1. Real Symmetric Matrix Part 2

This is a more general case on Real Symmetric Matrices(RSM)
What is sufficient knowledge of a RSM's eigenvalue and eigenvector that is required to define a RSM uniquely?
For example, suppose we know that A is a 3 by 3 RSM, and it has eigenvalues t=2,t=-1,t=-1, and when t=2, its corresponding eigenvector is (1,1,1)^T
can we define A uniquely? And if so, how?
Thx for any reply or discussion

2. Originally Posted by sym0110
This is a more general case on Real Symmetric Matrices(RSM)
What is sufficient knowledge of a RSM's eigenvalue and eigenvector that is required to define a RSM uniquely?
For example, suppose we know that A is a 3 by 3 RSM, and it has eigenvalues t=2,t=-1,t=-1, and when t=2, its corresponding eigenvector is (1,1,1)^T
can we define A uniquely? And if so, how?
Thx for any reply or discussion
Certainly just knowing one eigenvector is not enough. If you knew three independent eigenvectors, then you would know that, using those eigenvectors as basis, the matrix is $\begin{bmatrix}2 & 0 & 0\\ 0 & -1 & 0\\0 & 0 & -1\end{bmatrix}$ and you could then use the known eigenvectors to write A in the standard basis.

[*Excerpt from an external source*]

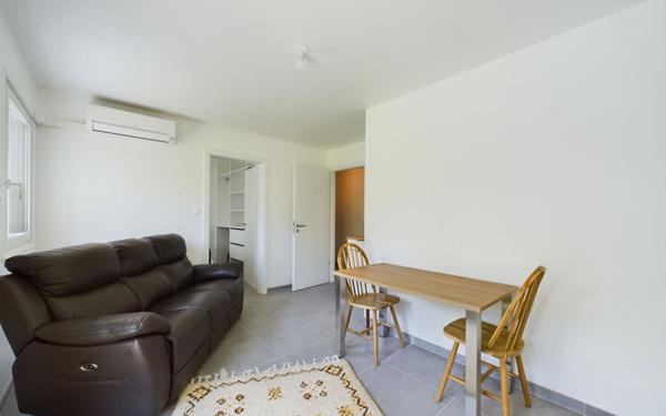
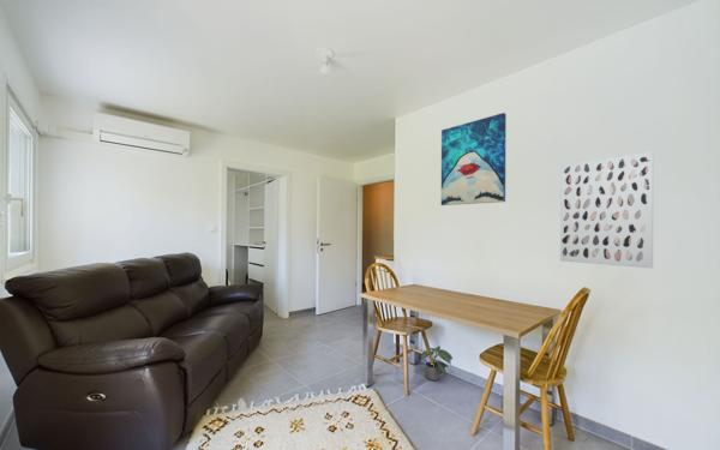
+ wall art [440,112,508,206]
+ potted plant [420,344,454,383]
+ wall art [559,151,654,270]
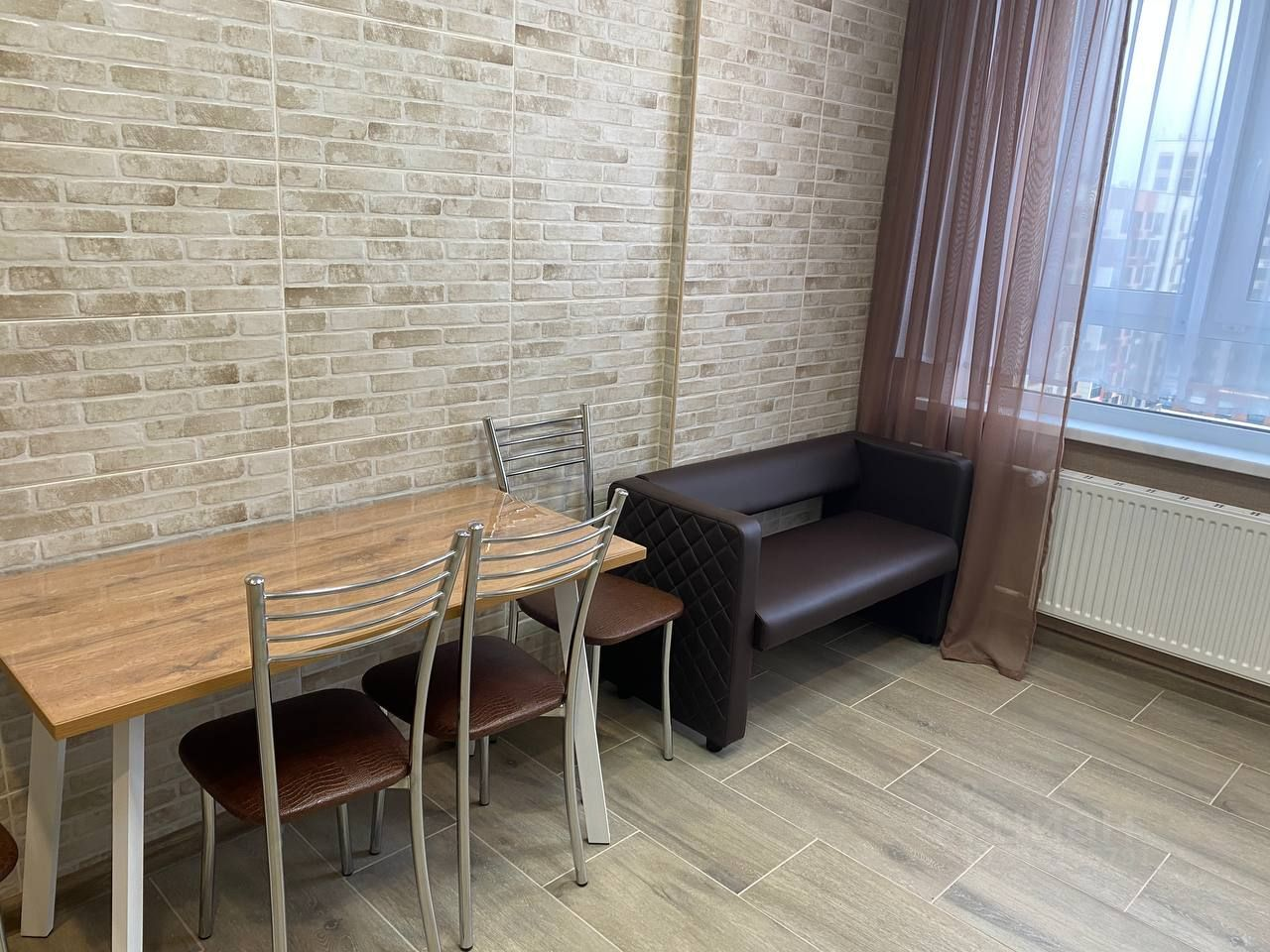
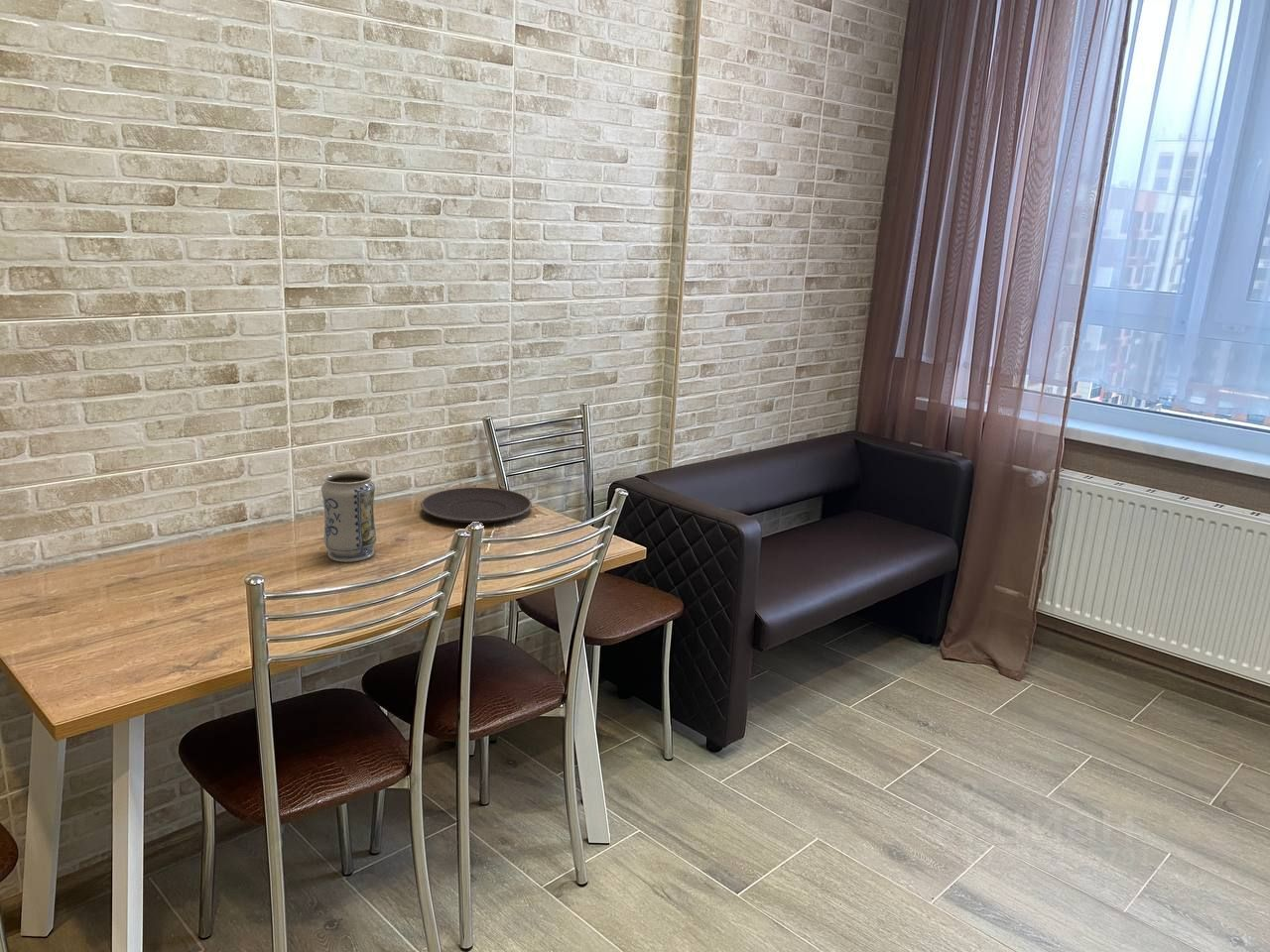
+ plate [420,487,533,524]
+ vase [320,469,377,563]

But since -1 is a double eigenvalue, it is quite possible that there are not two independent eigenvectors for the eigenvalue -1. In that case, the matrix could be written in Jordan Normal Form, as $\begin{bmatrix}2 & 0 & 0 \\ 0 & -1 & 1\\0 & 0 & -1\end{bmatrix}$ in some basis but knowing only two eigenvectors would not give you the matrix in the standard basis.

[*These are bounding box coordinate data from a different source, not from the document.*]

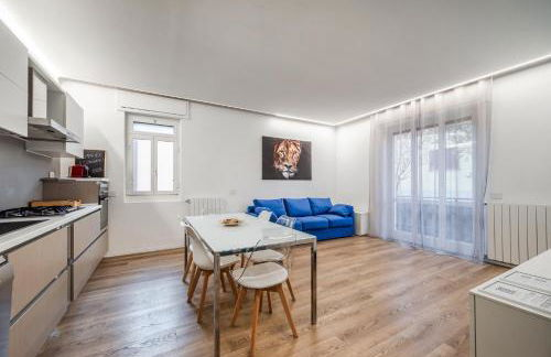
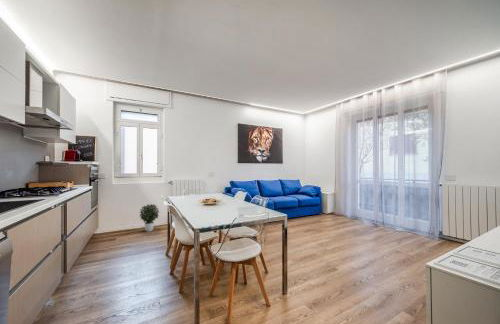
+ potted plant [139,203,160,233]
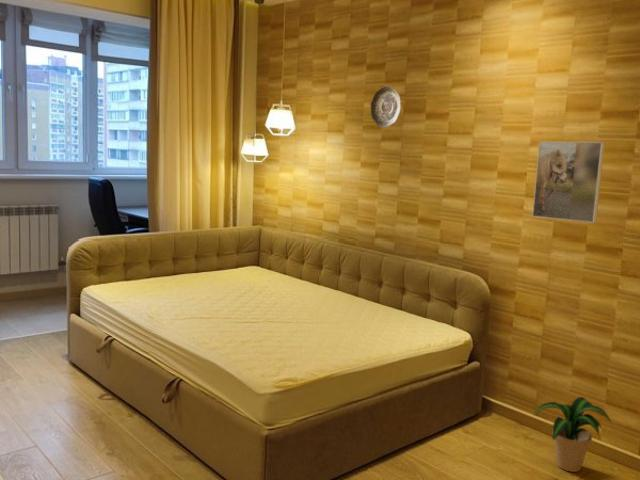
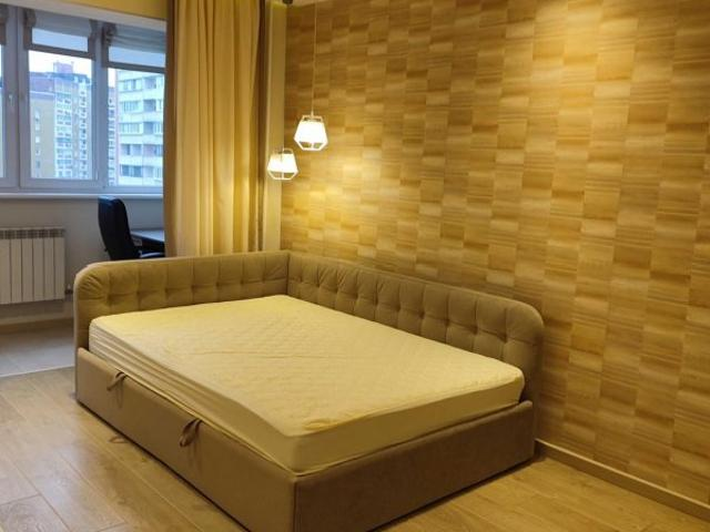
- potted plant [532,396,614,473]
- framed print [531,141,606,224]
- decorative plate [370,85,402,128]
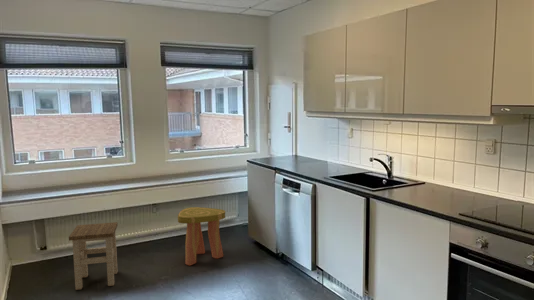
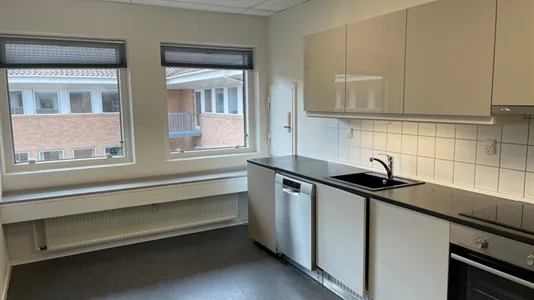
- stool [68,221,119,291]
- stool [177,206,226,266]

3. Originally Posted by HallsofIvy
Certainly just knowing one eigenvector is not enough. If you knew three independent eigenvectors, then you would know that, using those eigenvectors as basis, the matrix is $\begin{bmatrix}2 & 0 & 0\\ 0 & -1 & 0\\0 & 0 & -1\end{bmatrix}$ and you could then use the known eigenvectors to write A in the standard basis.

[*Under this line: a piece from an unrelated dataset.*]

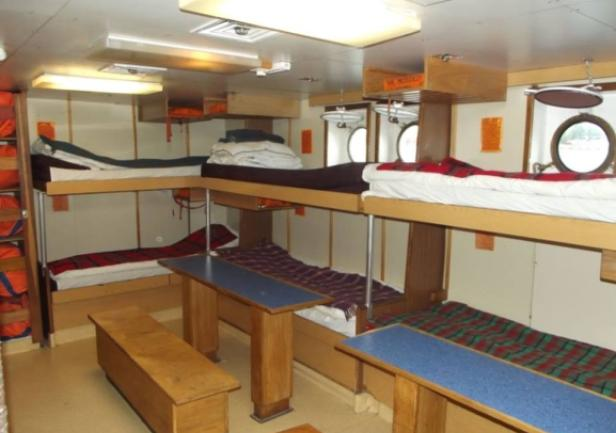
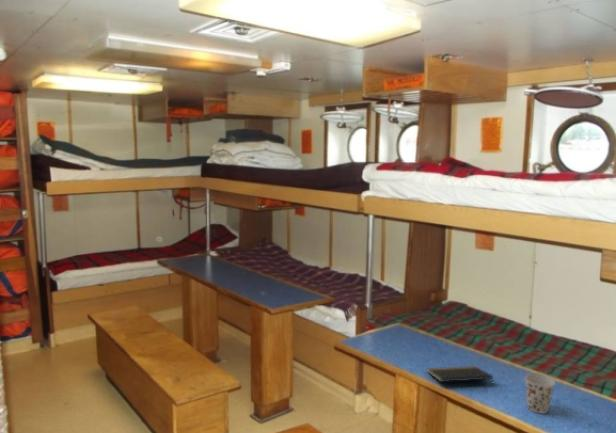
+ cup [524,372,556,415]
+ notepad [426,365,495,387]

But since -1 is a double eigenvalue, it is quite possible that there are not two independent eigenvectors for the eigenvalue -1. In that case, the matrix could be written in Jordan Normal Form, as $\begin{bmatrix}2 & 0 & 0 \\ 0 & -1 & 1\\0 & 0 & -1\end{bmatrix}$ in some basis but knowing only two eigenvectors would not give you the matrix in the standard basis.
HallsofIvy, surely for real symmetric matrices, the plane of eigenvalues -1,-1 would be perpendicular to that of 2? Does that then uniquely defines what the matrix has to be?